Reproduce word for word the part of the records that opens with the line containing "Kołobrzeg atrakcje – TOP 25. Co" and runs through the end of the records, with both ends included. Leave the pictures out of your answer.

-- The data follows --

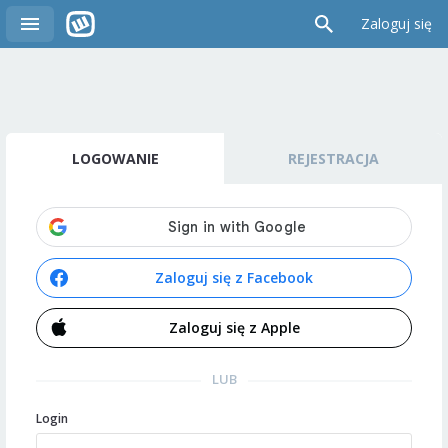
Zaloguj się
LOGOWANIE
REJESTRACJA
Zaloguj się z Facebook
Zaloguj się z Apple
LUB
Login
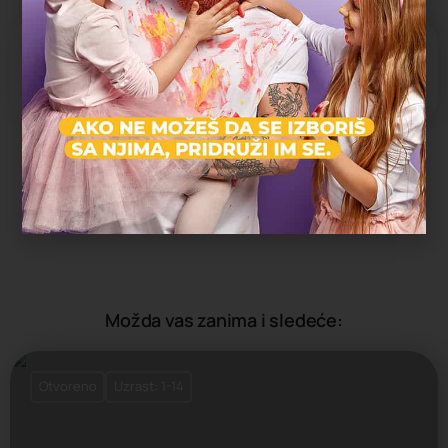
Nema komentara.
Dodaj rezenciju
Morate biti
ulogovani
da biste ostavili komentar.
Možda vas zanima i sledeće:
Otvoreno
Uzrast: 1-14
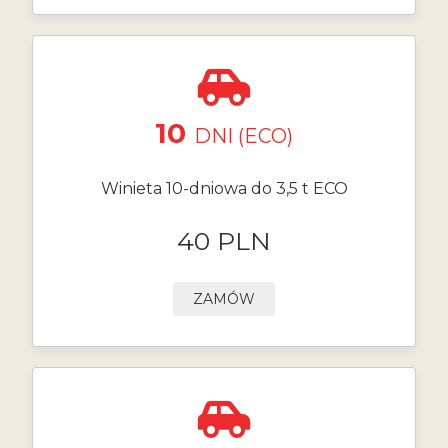
10
DNI (ECO)
Winieta 10-dniowa do 3,5 t ECO
40 PLN
ZAMÓW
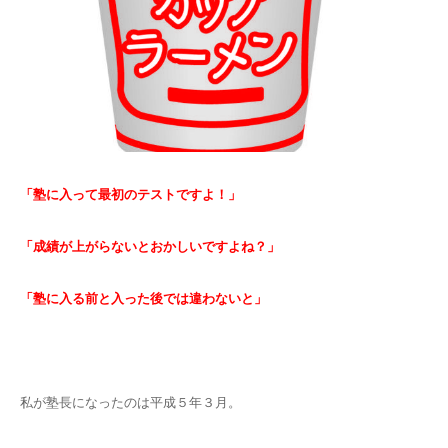
「塾に入って最初のテストですよ！」
「成績が上がらないとおかしいですよね？」
「塾に入る前と入った後では違わないと」
私が塾長になったのは平成５年３月。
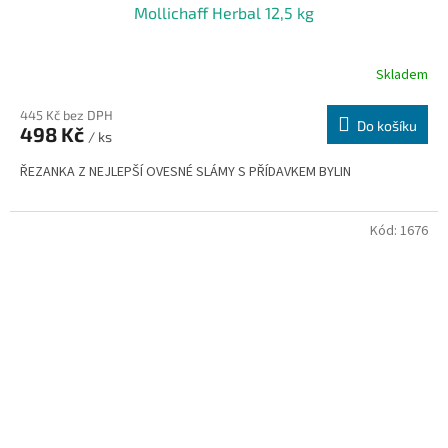
Mollichaff Herbal 12,5 kg
Skladem
445 Kč bez DPH
Do košíku
498 Kč
/ ks
ŘEZANKA Z NEJLEPŠÍ OVESNÉ SLÁMY S PŘÍDAVKEM BYLIN
Kód:
1676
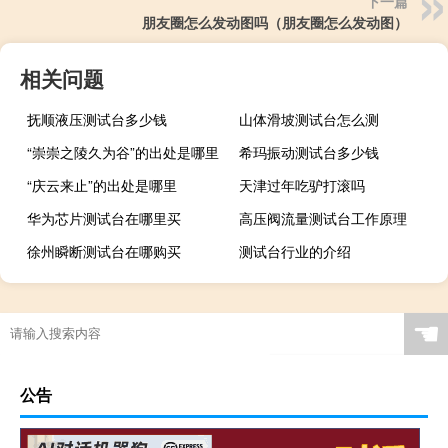
下一篇
朋友圈怎么发动图吗（朋友圈怎么发动图）
相关问题
抚顺液压测试台多少钱
山体滑坡测试台怎么测
“崇崇之陵久为谷”的出处是哪里
希玛振动测试台多少钱
“庆云来止”的出处是哪里
天津过年吃驴打滚吗
华为芯片测试台在哪里买
高压阀流量测试台工作原理
徐州瞬断测试台在哪购买
测试台行业的介绍
☚
公告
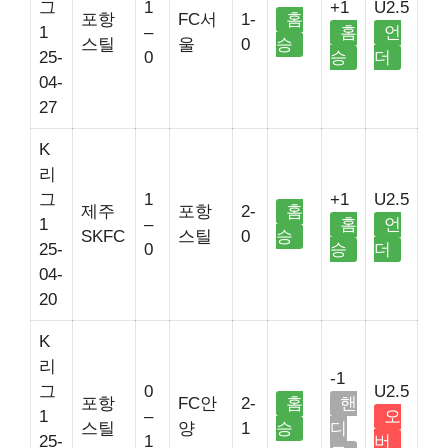
그
1
+1
U2.5
포항
FC서
1-
홈
1
–
홈
언
스틸
울
0
승
25-
0
승
더
04-
27
K
리
그
1
+1
U2.5
제주
포항
2-
홈
1
–
홈
언
SKFC
스틸
0
승
25-
0
승
더
04-
20
K
리
-1
그
0
U2.5
포항
FC안
2-
홈
핸
1
–
오
스틸
양
1
승
디
25-
1
버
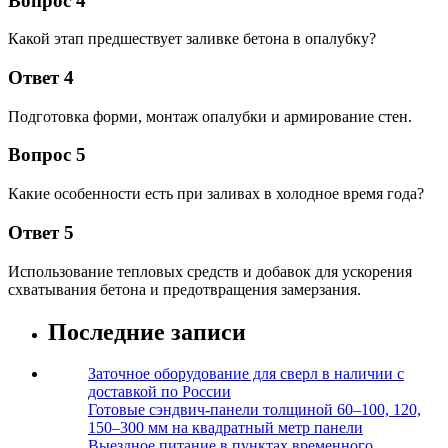
Вопрос 4
Какой этап предшествует заливке бетона в опалубку?
Ответ 4
Подготовка форми, монтаж опалубки и армирование стен.
Вопрос 5
Какие особенности есть при заливах в холодное время года?
Ответ 5
Использование тепловых средств и добавок для ускорения
схватывания бетона и предотвращения замерзания.
Последние записи
Заточное оборудование для сверл в наличии с
доставкой по России
Готовые сэндвич-панели толщиной 60–100, 120,
150–300 мм на квадратный метр панели
Выездное питание в пунктах временного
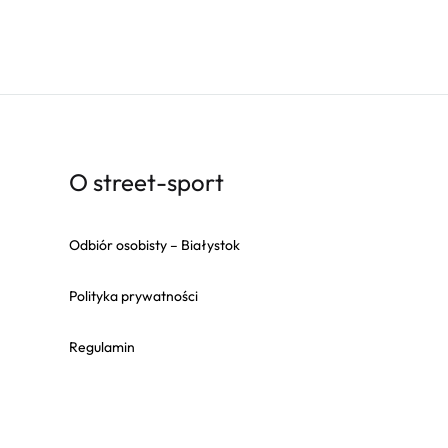
O street-sport
Odbiór osobisty – Białystok
Polityka prywatności
Regulamin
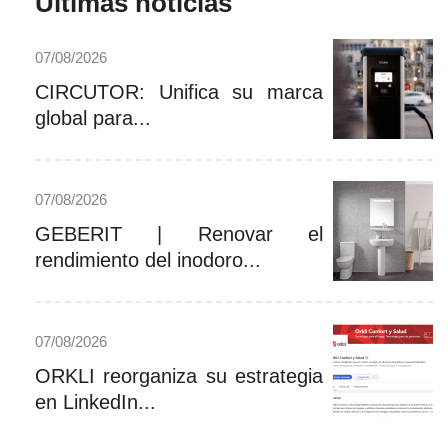
Últimas noticias
07/08/2026
CIRCUTOR: Unifica su marca
global para...
07/08/2026
GEBERIT | Renovar el
rendimiento del inodoro...
07/08/2026
ORKLI reorganiza su estrategia
en LinkedIn...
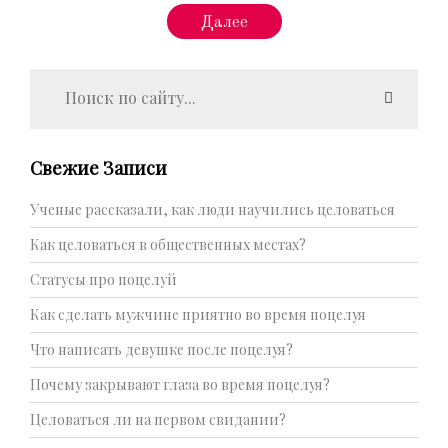
Далее
Свежие Записи
Ученые рассказали, как люди научились целоваться
Как целоваться в общественных местах?
Статусы про поцелуй
Как сделать мужчине приятно во время поцелуя
Что написать девушке после поцелуя?
Почему закрывают глаза во время поцелуя?
Целоваться ли на первом свидании?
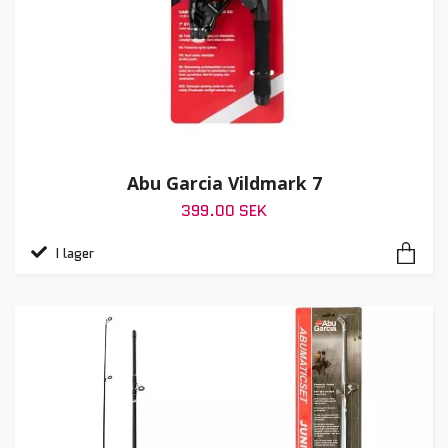
Abu Garcia Vildmark 7
399.00 SEK
I lager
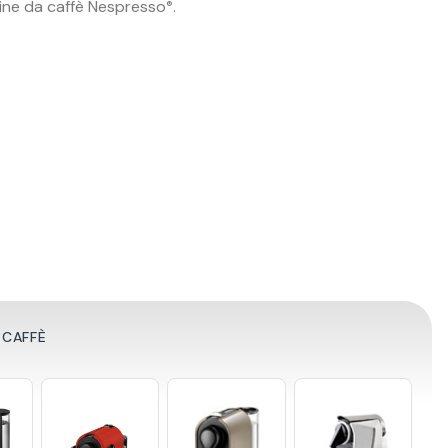
ine da caffè Nespresso
.
®
 CAFFÈ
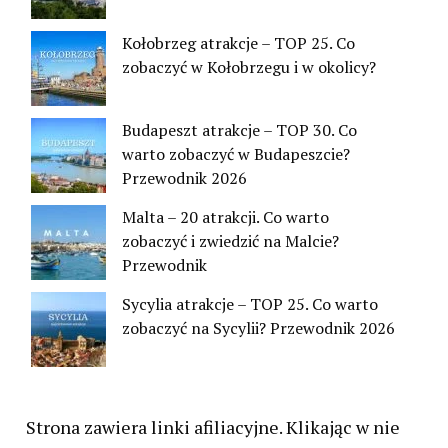
Kołobrzeg atrakcje – TOP 25. Co
zobaczyć w Kołobrzegu i w okolicy?
Budapeszt atrakcje – TOP 30. Co
warto zobaczyć w Budapeszcie?
Przewodnik 2026
Malta – 20 atrakcji. Co warto
zobaczyć i zwiedzić na Malcie?
Przewodnik
Sycylia atrakcje – TOP 25. Co warto
zobaczyć na Sycylii? Przewodnik 2026
Strona zawiera linki afiliacyjne. Klikając w nie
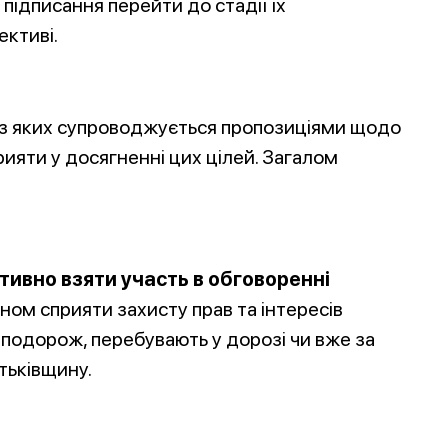
о підписання перейти до стадії їх
ективі.
а з яких супроводжується пропозиціями щодо
рияти у досягненні цих цілей. Загалом
тивно взяти участь в обговоренні
ном сприяти захисту прав та інтересів
 подорож, перебувають у дорозі чи вже за
тьківщину.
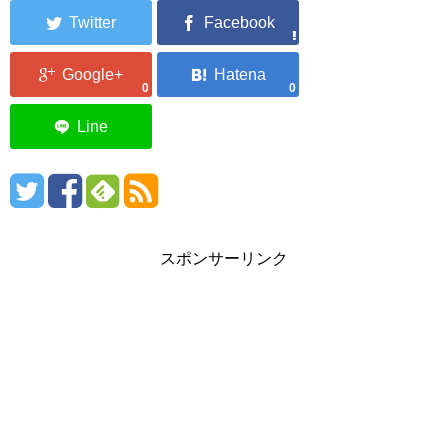
0
0
スポンサーリンク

-- The data concluded --

● Task answer
Kołobrzeg atrakcje – TOP 25. Co
zobaczyć w Kołobrzegu i w okolicy?
Budapeszt atrakcje – TOP 30. Co
warto zobaczyć w Budapeszcie?
Przewodnik 2026
Malta – 20 atrakcji. Co warto
zobaczyć i zwiedzić na Malcie?
Przewodnik
Sycylia atrakcje – TOP 25. Co warto
zobaczyć na Sycylii? Przewodnik 2026
Strona zawiera linki afiliacyjne. Klikając w nie
о підписання перейти до стадії їх
ективі.
а з яких супроводжується пропозиціями щодо
рияти у досягненні цих цілей. Загалом
тивно взяти участь в обговоренні
ном сприяти захисту прав та інтересів
 подорож, перебувають у дорозі чи вже за
тьківщину.
0
0
スポンサーリンク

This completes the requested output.